The FINANCIAL — Canada’s economy is on the road to recovery after the shock from COVID-19, yet risks and uncertainties remain, and some economic sectors and groups remain vulnerable. Support to households and firms should continue until a recovery is well under way, with assistance then focusing on helping viable firms to create jobs, according to a new OECD report.
“This global crisis has been a wake-up call on many fronts. The recovery process is an opportunity to build more resilient economies that are also fairer and greener,” said OECD Director of Country Studies Alvaro Pereira, presenting the Survey at a virtual event hosted by the Canadian Association of Business Economics (CABE) and the Ottawa Economics Association (OEA). “With the right policies, Canada can emerge from this crisis with a stronger, more sustainable and more inclusive economy delivering greater well-being for all.”
The latest OECD Economic Survey of Canada says that contagion and fatalities have been less severe than in many countries and underscores that the policy response to the crisis has been rapid, entailing one of the biggest total support packages of OECD countries. Although the latest round of containment measures has slowed the rebound in activity, the easing of restrictions as vaccination progresses will see the recovery gather momentum. Following a 5.4% contraction in output in 2020, the Survey sees growth of 4.7% for 2021 and 4% in 2022 according to OECD.
Substantial risks and uncertainties surround Canada’s economic outlook. On the upside, the boost from US stimulus could be larger than expected. On the domestic front, it is unclear how fast consumer confidence will rebound – with unemployment likely to remain above pre-crisis levels through 2022 – or how soon households may start to spend the sizable savings that many accumulated during lockdowns. Concerns remain over high household and corporate debt.

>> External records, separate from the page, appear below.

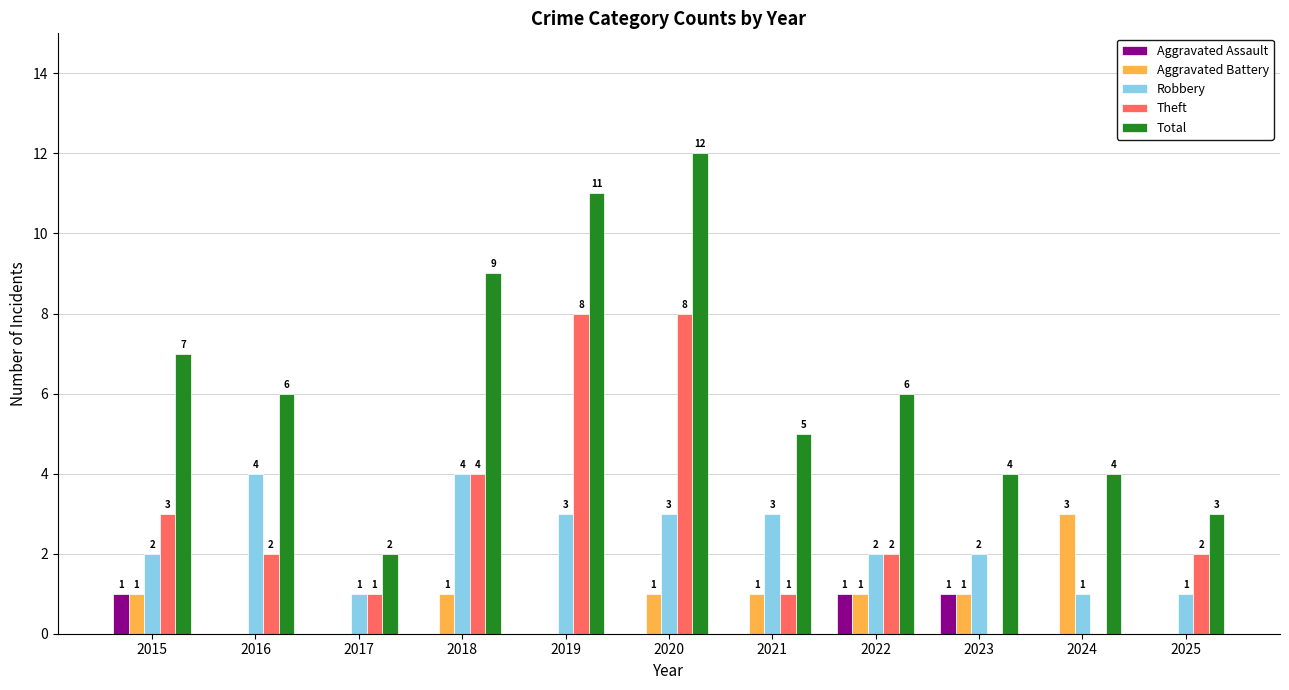

What is the sum of the Total values at 2015 and 2022?

13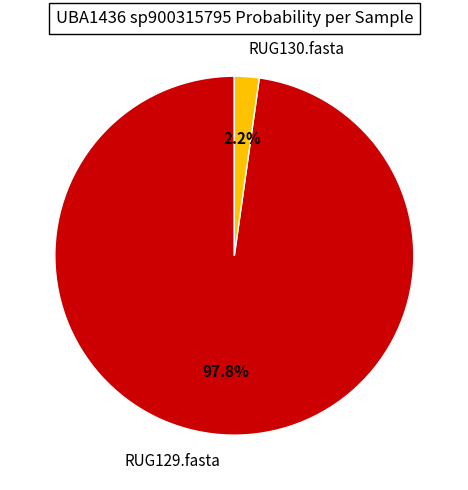

Which has a higher value, RUG129.fasta or RUG130.fasta?

RUG129.fasta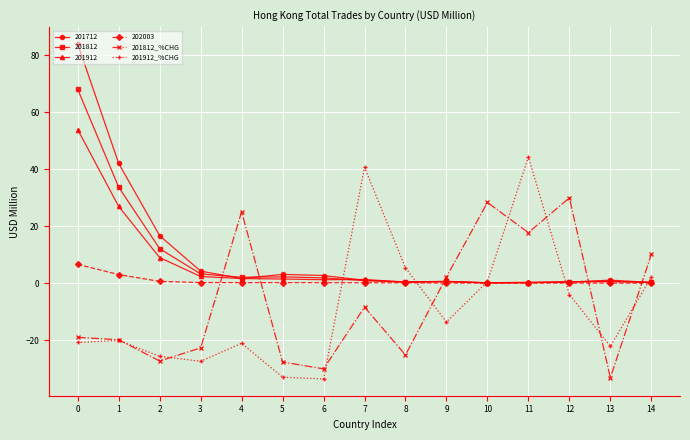

What is the value of the 201912_%CHG point at the 9th from the left?

5.5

Macroeconomic support for aggregate demand should remain substantial while the economy is fragile. Support to people and businesses should evolve as the recovery progresses to ensure assistance focuses on jobs and viable companies. Monetary policy should continue to be geared towards supporting the recovery. At the same time, significant policy support also means the public debt has increased substantially. The report underscores the need for a clear and transparent roadmap in fiscal policy that ensures the public debt burden does not spiral out of control. After the pandemic subsides, it will be necessary to stabilise debt and find ways to accommodate additional spending commitments, OECD notes.
Businesses will also need support to adapt to post-COVID conditions. The Survey suggests insolvency procedures be re-examined to ensure that viable companies running into difficulty have an opportunity to recover. In general, the business climate would benefit from lowering barriers to inter-provincial trade and improving high-speed Internet infrastructure. Stronger incentives for business to become greener are also needed. The report supports the recent federal government proposals for substantial carbon-price increases, announced as part of a strengthened climate plan. It also suggests Canada could expand its use of environmental taxes more generally, which are low relative to other countries’.
The crisis has exacerbated socio-economic inequalities. Job losses have been greatest in low-wage sectors that employ substantial numbers of young people and women. The crisis has also highlighted disadvantages among ethnic minorities and Indigenous groups, who tend to fare poorly in terms of income, life expectancy, housing and health, even in normal times. It has also exposed shortcomings in areas like long-term care for the elderly, health policy and the provision of affordable housing. The recovery should be used to address these vulnerabilities.
Well-being, the subject of in-depth assessment in the report, could be broadly improved if governments made greater use of well-being indicators in policy design and budgeting. In terms of specific issues, well-being would benefit from strengthening social support, boosting childcare provision so women can pursue careers and enhancing the quality of health services with more efficient procedures. Shortages of affordable housing could be addressed though measures that increase supply, including by reducing rent controls and relaxing zoning and land use regulations. For Indigenous peoples, the report recommends enhancing self-determination in particular as key to boosting outcomes.